--- Records to use ---

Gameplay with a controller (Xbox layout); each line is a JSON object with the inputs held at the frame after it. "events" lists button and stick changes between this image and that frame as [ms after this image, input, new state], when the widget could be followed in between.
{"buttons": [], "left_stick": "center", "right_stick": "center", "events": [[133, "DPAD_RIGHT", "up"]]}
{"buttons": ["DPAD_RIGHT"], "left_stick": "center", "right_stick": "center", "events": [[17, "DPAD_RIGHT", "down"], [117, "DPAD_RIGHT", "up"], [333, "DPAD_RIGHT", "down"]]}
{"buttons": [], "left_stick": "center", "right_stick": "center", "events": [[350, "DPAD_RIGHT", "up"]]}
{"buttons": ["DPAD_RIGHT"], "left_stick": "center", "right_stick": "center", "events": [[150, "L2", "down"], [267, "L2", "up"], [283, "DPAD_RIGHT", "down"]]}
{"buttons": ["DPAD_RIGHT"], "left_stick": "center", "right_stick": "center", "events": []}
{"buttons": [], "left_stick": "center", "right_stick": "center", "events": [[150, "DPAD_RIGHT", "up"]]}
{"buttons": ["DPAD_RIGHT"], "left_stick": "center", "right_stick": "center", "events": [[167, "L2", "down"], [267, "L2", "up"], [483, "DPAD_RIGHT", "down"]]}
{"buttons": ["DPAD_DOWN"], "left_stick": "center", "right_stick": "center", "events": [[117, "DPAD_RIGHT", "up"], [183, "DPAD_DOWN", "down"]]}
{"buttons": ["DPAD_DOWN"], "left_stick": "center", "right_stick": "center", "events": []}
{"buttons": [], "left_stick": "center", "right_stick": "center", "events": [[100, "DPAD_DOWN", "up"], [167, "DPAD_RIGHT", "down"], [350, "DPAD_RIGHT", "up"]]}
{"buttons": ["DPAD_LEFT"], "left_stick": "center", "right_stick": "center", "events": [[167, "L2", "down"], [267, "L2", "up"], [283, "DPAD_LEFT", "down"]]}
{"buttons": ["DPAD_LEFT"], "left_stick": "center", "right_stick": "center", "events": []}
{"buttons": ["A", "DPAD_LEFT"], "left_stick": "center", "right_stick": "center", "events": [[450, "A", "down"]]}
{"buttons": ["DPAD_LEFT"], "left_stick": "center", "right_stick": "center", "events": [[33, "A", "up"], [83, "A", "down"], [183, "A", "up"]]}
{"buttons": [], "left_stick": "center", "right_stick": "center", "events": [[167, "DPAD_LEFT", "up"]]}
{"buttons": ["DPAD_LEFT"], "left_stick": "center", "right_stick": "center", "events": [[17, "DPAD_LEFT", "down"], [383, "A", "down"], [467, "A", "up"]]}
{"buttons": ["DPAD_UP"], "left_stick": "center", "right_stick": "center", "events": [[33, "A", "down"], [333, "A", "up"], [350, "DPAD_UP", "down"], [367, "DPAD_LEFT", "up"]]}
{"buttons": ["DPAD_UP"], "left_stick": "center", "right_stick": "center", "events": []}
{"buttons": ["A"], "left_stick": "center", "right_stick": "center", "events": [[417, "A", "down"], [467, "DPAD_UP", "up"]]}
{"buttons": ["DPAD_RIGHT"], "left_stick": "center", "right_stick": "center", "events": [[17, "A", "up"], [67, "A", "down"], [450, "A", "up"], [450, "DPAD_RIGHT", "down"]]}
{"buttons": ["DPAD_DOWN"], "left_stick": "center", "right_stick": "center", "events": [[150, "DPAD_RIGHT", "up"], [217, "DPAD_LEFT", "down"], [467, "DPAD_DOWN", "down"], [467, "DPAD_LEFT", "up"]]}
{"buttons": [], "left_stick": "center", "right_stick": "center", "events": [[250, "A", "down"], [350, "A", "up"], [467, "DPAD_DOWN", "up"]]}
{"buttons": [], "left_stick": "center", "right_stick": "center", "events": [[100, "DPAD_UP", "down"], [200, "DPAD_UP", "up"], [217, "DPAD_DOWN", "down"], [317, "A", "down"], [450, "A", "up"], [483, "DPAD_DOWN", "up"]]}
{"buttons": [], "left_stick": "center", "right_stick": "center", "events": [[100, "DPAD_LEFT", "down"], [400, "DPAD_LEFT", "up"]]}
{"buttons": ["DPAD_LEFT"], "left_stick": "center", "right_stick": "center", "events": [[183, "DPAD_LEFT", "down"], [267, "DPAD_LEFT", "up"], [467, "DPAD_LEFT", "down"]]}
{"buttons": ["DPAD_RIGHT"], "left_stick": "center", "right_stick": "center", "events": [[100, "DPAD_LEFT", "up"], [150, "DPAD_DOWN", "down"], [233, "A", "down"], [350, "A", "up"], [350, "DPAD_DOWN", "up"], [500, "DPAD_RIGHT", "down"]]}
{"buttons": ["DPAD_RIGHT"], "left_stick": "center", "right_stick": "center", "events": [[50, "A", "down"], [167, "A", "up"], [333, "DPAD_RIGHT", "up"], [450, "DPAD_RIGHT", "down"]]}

---

What the exercise asks:
Your task is to reproduce all of the records exactly.

Final answer:
Gameplay with a controller (Xbox layout); each line is a JSON object with the inputs held at the frame after it. "events" lists button and stick changes between this image and that frame as [ms after this image, input, new state], when the widget could be followed in between.
{"buttons": [], "left_stick": "center", "right_stick": "center", "events": [[133, "DPAD_RIGHT", "up"]]}
{"buttons": ["DPAD_RIGHT"], "left_stick": "center", "right_stick": "center", "events": [[17, "DPAD_RIGHT", "down"], [117, "DPAD_RIGHT", "up"], [333, "DPAD_RIGHT", "down"]]}
{"buttons": [], "left_stick": "center", "right_stick": "center", "events": [[350, "DPAD_RIGHT", "up"]]}
{"buttons": ["DPAD_RIGHT"], "left_stick": "center", "right_stick": "center", "events": [[150, "L2", "down"], [267, "L2", "up"], [283, "DPAD_RIGHT", "down"]]}
{"buttons": ["DPAD_RIGHT"], "left_stick": "center", "right_stick": "center", "events": []}
{"buttons": [], "left_stick": "center", "right_stick": "center", "events": [[150, "DPAD_RIGHT", "up"]]}
{"buttons": ["DPAD_RIGHT"], "left_stick": "center", "right_stick": "center", "events": [[167, "L2", "down"], [267, "L2", "up"], [483, "DPAD_RIGHT", "down"]]}
{"buttons": ["DPAD_DOWN"], "left_stick": "center", "right_stick": "center", "events": [[117, "DPAD_RIGHT", "up"], [183, "DPAD_DOWN", "down"]]}
{"buttons": ["DPAD_DOWN"], "left_stick": "center", "right_stick": "center", "events": []}
{"buttons": [], "left_stick": "center", "right_stick": "center", "events": [[100, "DPAD_DOWN", "up"], [167, "DPAD_RIGHT", "down"], [350, "DPAD_RIGHT", "up"]]}
{"buttons": ["DPAD_LEFT"], "left_stick": "center", "right_stick": "center", "events": [[167, "L2", "down"], [267, "L2", "up"], [283, "DPAD_LEFT", "down"]]}
{"buttons": ["DPAD_LEFT"], "left_stick": "center", "right_stick": "center", "events": []}
{"buttons": ["A", "DPAD_LEFT"], "left_stick": "center", "right_stick": "center", "events": [[450, "A", "down"]]}
{"buttons": ["DPAD_LEFT"], "left_stick": "center", "right_stick": "center", "events": [[33, "A", "up"], [83, "A", "down"], [183, "A", "up"]]}
{"buttons": [], "left_stick": "center", "right_stick": "center", "events": [[167, "DPAD_LEFT", "up"]]}
{"buttons": ["DPAD_LEFT"], "left_stick": "center", "right_stick": "center", "events": [[17, "DPAD_LEFT", "down"], [383, "A", "down"], [467, "A", "up"]]}
{"buttons": ["DPAD_UP"], "left_stick": "center", "right_stick": "center", "events": [[33, "A", "down"], [333, "A", "up"], [350, "DPAD_UP", "down"], [367, "DPAD_LEFT", "up"]]}
{"buttons": ["DPAD_UP"], "left_stick": "center", "right_stick": "center", "events": []}
{"buttons": ["A"], "left_stick": "center", "right_stick": "center", "events": [[417, "A", "down"], [467, "DPAD_UP", "up"]]}
{"buttons": ["DPAD_RIGHT"], "left_stick": "center", "right_stick": "center", "events": [[17, "A", "up"], [67, "A", "down"], [450, "A", "up"], [450, "DPAD_RIGHT", "down"]]}
{"buttons": ["DPAD_DOWN"], "left_stick": "center", "right_stick": "center", "events": [[150, "DPAD_RIGHT", "up"], [217, "DPAD_LEFT", "down"], [467, "DPAD_DOWN", "down"], [467, "DPAD_LEFT", "up"]]}
{"buttons": [], "left_stick": "center", "right_stick": "center", "events": [[250, "A", "down"], [350, "A", "up"], [467, "DPAD_DOWN", "up"]]}
{"buttons": [], "left_stick": "center", "right_stick": "center", "events": [[100, "DPAD_UP", "down"], [200, "DPAD_UP", "up"], [217, "DPAD_DOWN", "down"], [317, "A", "down"], [450, "A", "up"], [483, "DPAD_DOWN", "up"]]}
{"buttons": [], "left_stick": "center", "right_stick": "center", "events": [[100, "DPAD_LEFT", "down"], [400, "DPAD_LEFT", "up"]]}
{"buttons": ["DPAD_LEFT"], "left_stick": "center", "right_stick": "center", "events": [[183, "DPAD_LEFT", "down"], [267, "DPAD_LEFT", "up"], [467, "DPAD_LEFT", "down"]]}
{"buttons": ["DPAD_RIGHT"], "left_stick": "center", "right_stick": "center", "events": [[100, "DPAD_LEFT", "up"], [150, "DPAD_DOWN", "down"], [233, "A", "down"], [350, "A", "up"], [350, "DPAD_DOWN", "up"], [500, "DPAD_RIGHT", "down"]]}
{"buttons": ["DPAD_RIGHT"], "left_stick": "center", "right_stick": "center", "events": [[50, "A", "down"], [167, "A", "up"], [333, "DPAD_RIGHT", "up"], [450, "DPAD_RIGHT", "down"]]}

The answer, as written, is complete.